All difficulties vanished, everything was as he could wish it. It may not be thus with us; but if any course of conduct can make it so, it is that which begins and ends with prayer.


A Compromise: “The Church Must Change”

For the time will come when they will not endure sound doctrine… and they shall turn away their ears from the truth.2 Timothy 4:3, 4

Any evangelism which by appeal to common interests and chatter about current events seeks to establish a common ground where the sinner can feel at home is as false as the altars of Baal ever were.

Every effort to smooth out the road for men and to take away the guilt and the embarrassment is worse than wasted: it is evil and dangerous to the souls of men!

One of the most popular of current errors, and the one out of which springs most of the noisy, blustering religious activity in evangelical circles, is the notion that as times change the church must change with them. Christians must adapt their methods by the demands of the people. If they want ten-minute sermons, give them ten-minute sermons! If they want truth in capsule form, give it to them! If they want pictures, give them plenty of pictures! If they like stories, tell them stories!

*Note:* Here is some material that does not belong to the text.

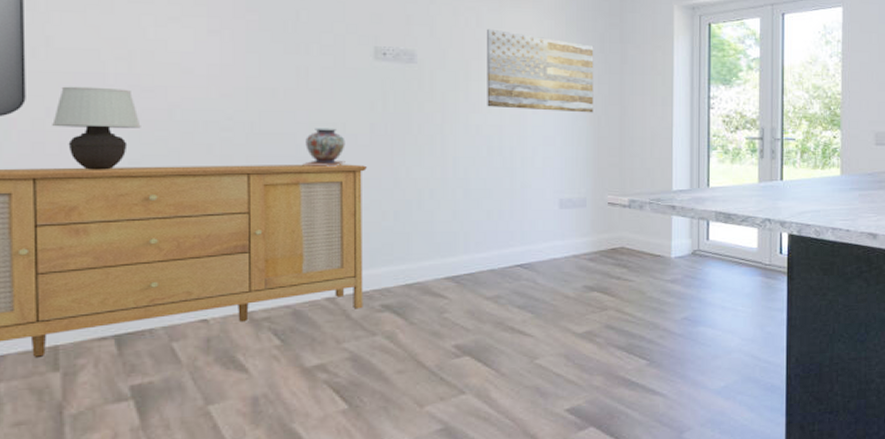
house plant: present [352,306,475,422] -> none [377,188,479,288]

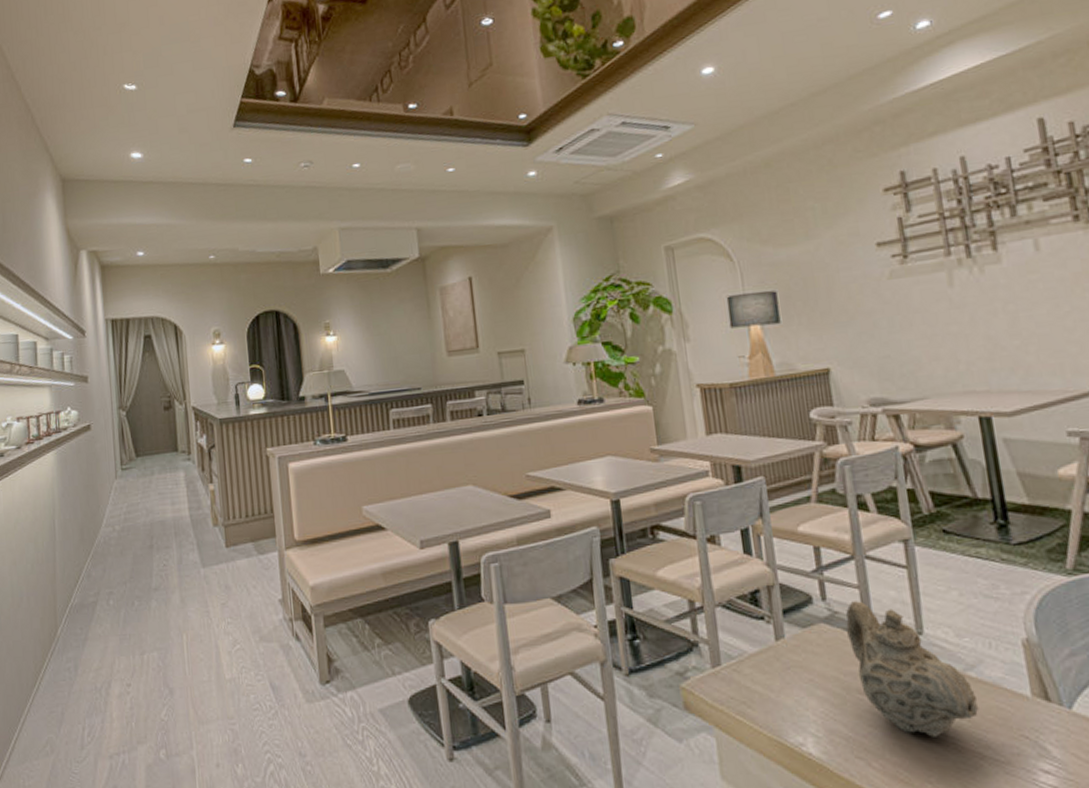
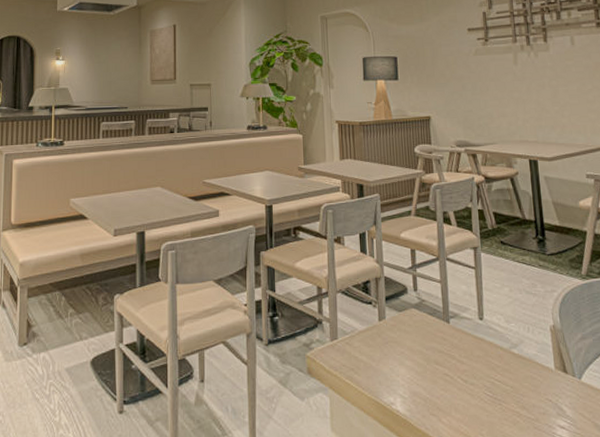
teapot: present [846,601,979,737] -> none [430,292,519,399]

Meanwhile, the advocates of compromise insist that “The message is the same, only the method changes.”

“Whom the gods would destroy they first make mad,” the old Greeks said, and they were wiser than they knew. That mentality which mistakes Sodom for Jerusalem and Hollywood for the Holy City is too gravely astray to be explained otherwise than as a judicial madness visited upon professed Christians for affronts committed against the Spirit of God!